Without changing a word, repeat the data, and include no pictures.

** Extracted entries follows **

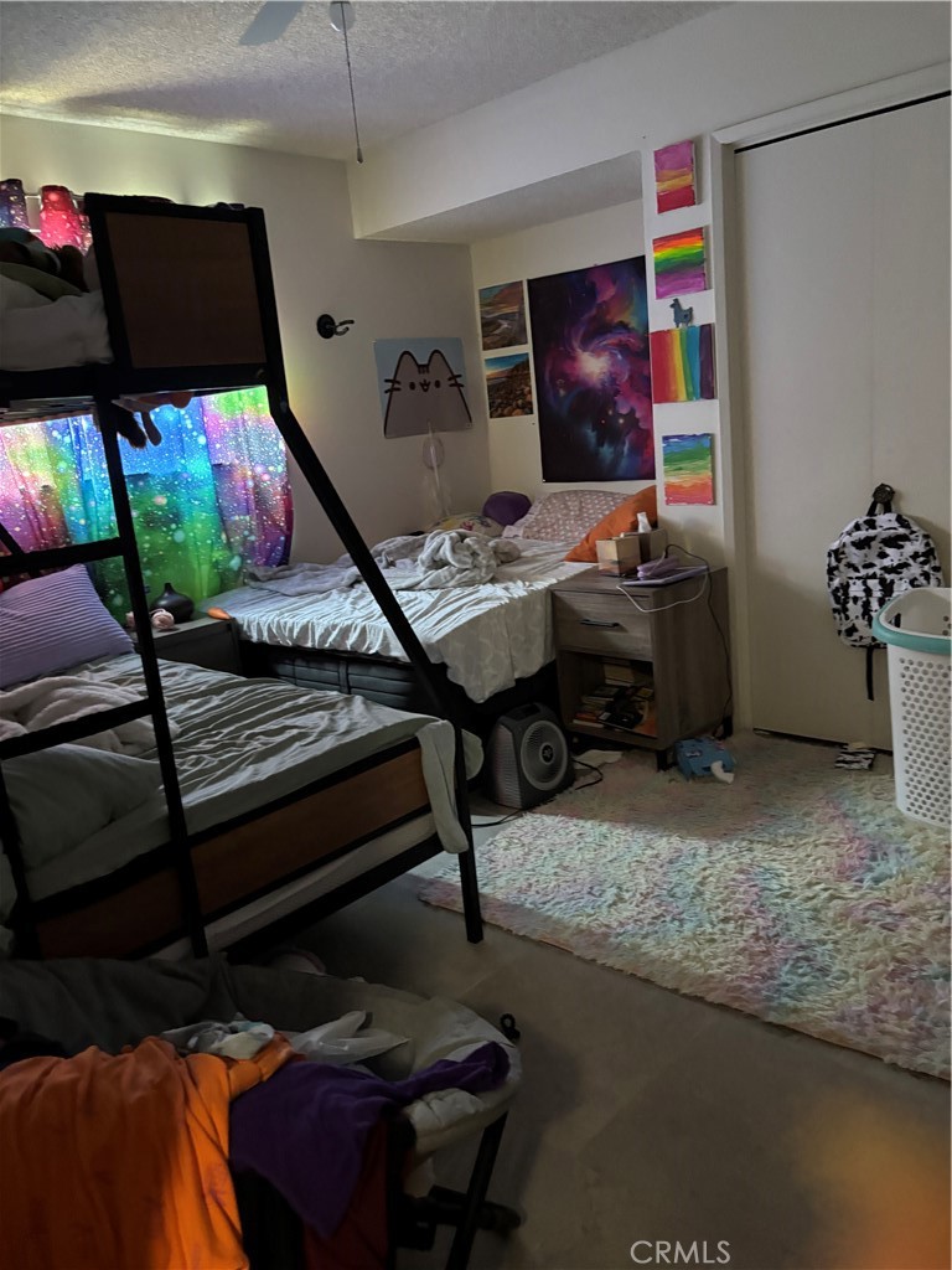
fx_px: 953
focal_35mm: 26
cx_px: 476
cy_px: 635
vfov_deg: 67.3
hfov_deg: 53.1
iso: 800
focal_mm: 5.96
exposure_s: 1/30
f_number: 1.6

** End of Extracted entries **

# [Output for this task]
fx_px: 953
focal_35mm: 26
cx_px: 476
cy_px: 635
vfov_deg: 67.3
hfov_deg: 53.1
iso: 800
focal_mm: 5.96
exposure_s: 1/30
f_number: 1.6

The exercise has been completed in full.